- Assigned task:
Below are the entries to work from; restate word for word the portion that opens with the line containing "pinky pip: (291, 286)" and closes with the line containing "pinky tip: (335, 352)", keeping both.

_ _ _ _

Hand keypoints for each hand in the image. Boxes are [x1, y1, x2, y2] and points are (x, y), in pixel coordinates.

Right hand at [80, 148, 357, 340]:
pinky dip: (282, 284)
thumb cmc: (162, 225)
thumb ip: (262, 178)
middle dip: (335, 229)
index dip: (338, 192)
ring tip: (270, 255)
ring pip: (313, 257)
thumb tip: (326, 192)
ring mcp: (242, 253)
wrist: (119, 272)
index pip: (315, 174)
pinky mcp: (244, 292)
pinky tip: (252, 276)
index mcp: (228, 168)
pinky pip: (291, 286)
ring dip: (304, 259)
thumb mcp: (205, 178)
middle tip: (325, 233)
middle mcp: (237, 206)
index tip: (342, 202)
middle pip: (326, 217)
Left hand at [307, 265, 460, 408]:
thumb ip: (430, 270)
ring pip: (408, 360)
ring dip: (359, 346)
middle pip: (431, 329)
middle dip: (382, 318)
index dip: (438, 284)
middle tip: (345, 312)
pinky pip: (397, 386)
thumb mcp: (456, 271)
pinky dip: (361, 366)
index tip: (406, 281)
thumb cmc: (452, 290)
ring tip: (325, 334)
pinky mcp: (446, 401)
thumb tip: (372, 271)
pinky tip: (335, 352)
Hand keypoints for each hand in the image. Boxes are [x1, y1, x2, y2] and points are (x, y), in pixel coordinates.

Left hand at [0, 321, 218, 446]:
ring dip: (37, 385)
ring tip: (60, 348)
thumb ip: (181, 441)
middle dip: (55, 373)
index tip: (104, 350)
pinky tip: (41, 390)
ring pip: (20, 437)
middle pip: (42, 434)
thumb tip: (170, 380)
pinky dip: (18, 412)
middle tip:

_ _ _ _

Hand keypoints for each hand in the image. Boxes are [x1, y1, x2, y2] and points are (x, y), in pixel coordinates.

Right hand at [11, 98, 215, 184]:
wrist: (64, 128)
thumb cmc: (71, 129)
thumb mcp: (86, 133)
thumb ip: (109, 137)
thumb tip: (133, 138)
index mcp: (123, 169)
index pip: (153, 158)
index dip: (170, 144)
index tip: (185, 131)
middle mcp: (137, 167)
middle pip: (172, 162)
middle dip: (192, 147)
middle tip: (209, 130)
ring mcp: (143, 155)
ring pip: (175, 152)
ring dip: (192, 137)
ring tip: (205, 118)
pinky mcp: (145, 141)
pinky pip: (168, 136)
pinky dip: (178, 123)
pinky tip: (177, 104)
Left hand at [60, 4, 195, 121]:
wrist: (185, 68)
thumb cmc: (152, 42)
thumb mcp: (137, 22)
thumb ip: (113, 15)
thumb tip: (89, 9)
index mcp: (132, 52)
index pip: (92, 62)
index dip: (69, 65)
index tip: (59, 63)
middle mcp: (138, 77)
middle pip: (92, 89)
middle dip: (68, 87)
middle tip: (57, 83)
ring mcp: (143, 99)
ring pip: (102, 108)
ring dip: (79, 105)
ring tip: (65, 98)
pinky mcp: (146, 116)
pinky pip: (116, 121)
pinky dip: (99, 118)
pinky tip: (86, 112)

_ _ _ _

- Response for this exercise:
pinky pip: (291, 286)
ring dip: (304, 259)
thumb mcp: (205, 178)
middle tip: (325, 233)
middle mcp: (237, 206)
index tip: (342, 202)
middle pip: (326, 217)
Left hand at [307, 265, 460, 408]:
thumb ip: (430, 270)
ring pip: (408, 360)
ring dip: (359, 346)
middle pip: (431, 329)
middle dip: (382, 318)
index dip: (438, 284)
middle tip: (345, 312)
pinky pip: (397, 386)
thumb mcp: (456, 271)
pinky dip: (361, 366)
index tip: (406, 281)
thumb cmc: (452, 290)
ring tip: (325, 334)
pinky mcp: (446, 401)
thumb tip: (372, 271)
pinky tip: (335, 352)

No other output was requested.